• star_wraith [he/him]
    ·
    3 years ago

    So in that case the movie essentially makes the opposite point? The author wrote a satire but the movie goes all "yes but unironically"?

    • axont [she/her, comrade/them]
      ·
      3 years ago

      No, I think the movie makes the same point but maybe there's some kind of mistranslation when it went to a visual medium. Because Brad Pitt is cool and handsome, so perhaps it's difficult to see he's presented as a weird fascist. I don't really know honestly. I saw the movie first and read the book later and they're essentially the same thing. The movie just has a particular aesthetic style and makes the characters seem cool. Perhaps the narrator (Norton's character) is portrayed more sympathetically too?
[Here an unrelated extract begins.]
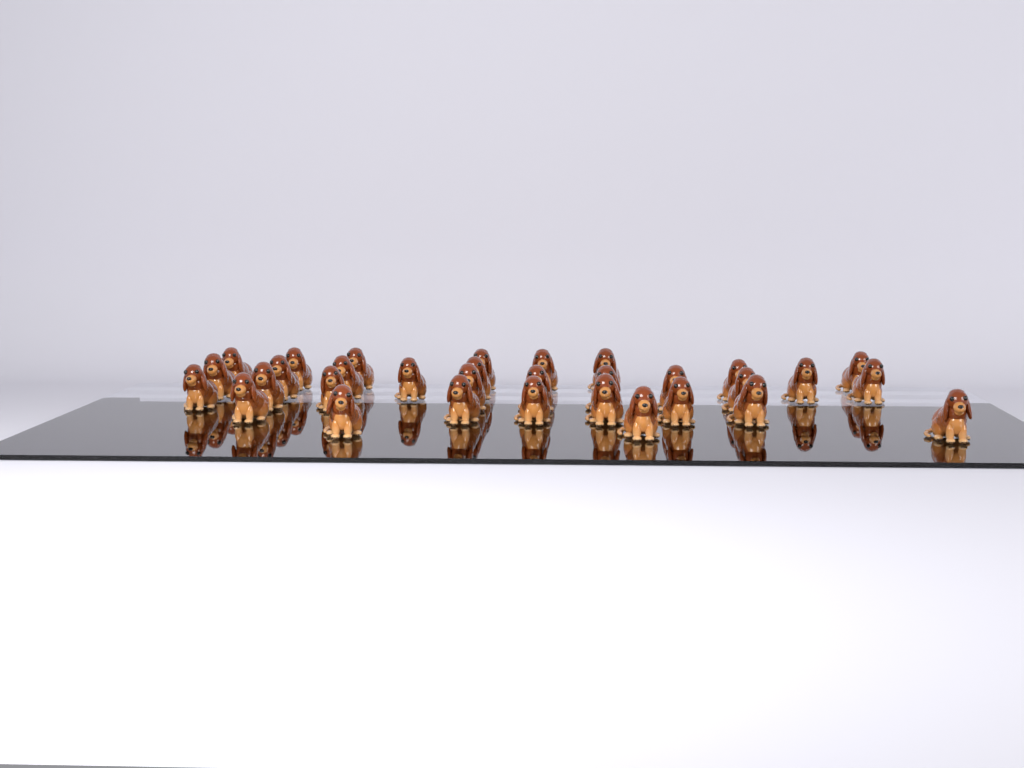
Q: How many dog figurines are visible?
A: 32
      The only difference in the plot from the book and the film are the narrator explicitly ends up in a psych ward at the end and project mayhem has been foiled. Although it perhaps hasn't been, because it's suggested the orderlies and nurses working at the psych ward are also project mayhem members who believe this is still part of some scheme. The film ends with project mayhem succeeding at blowing up all the corporate headquarters, but Tyler Durden has been exorcised.

    • Frank [he/him, he/him]
      ·
      3 years ago

      No, the movie is still a scathing satire. They just cast Brad Pitt and Edward Norton, so everyone thought "Wow cool sexy guys doing cool sexy guy stuff", instead of focusing on how this dude starts a fascist death cult in the basement of a rotting abandoned house.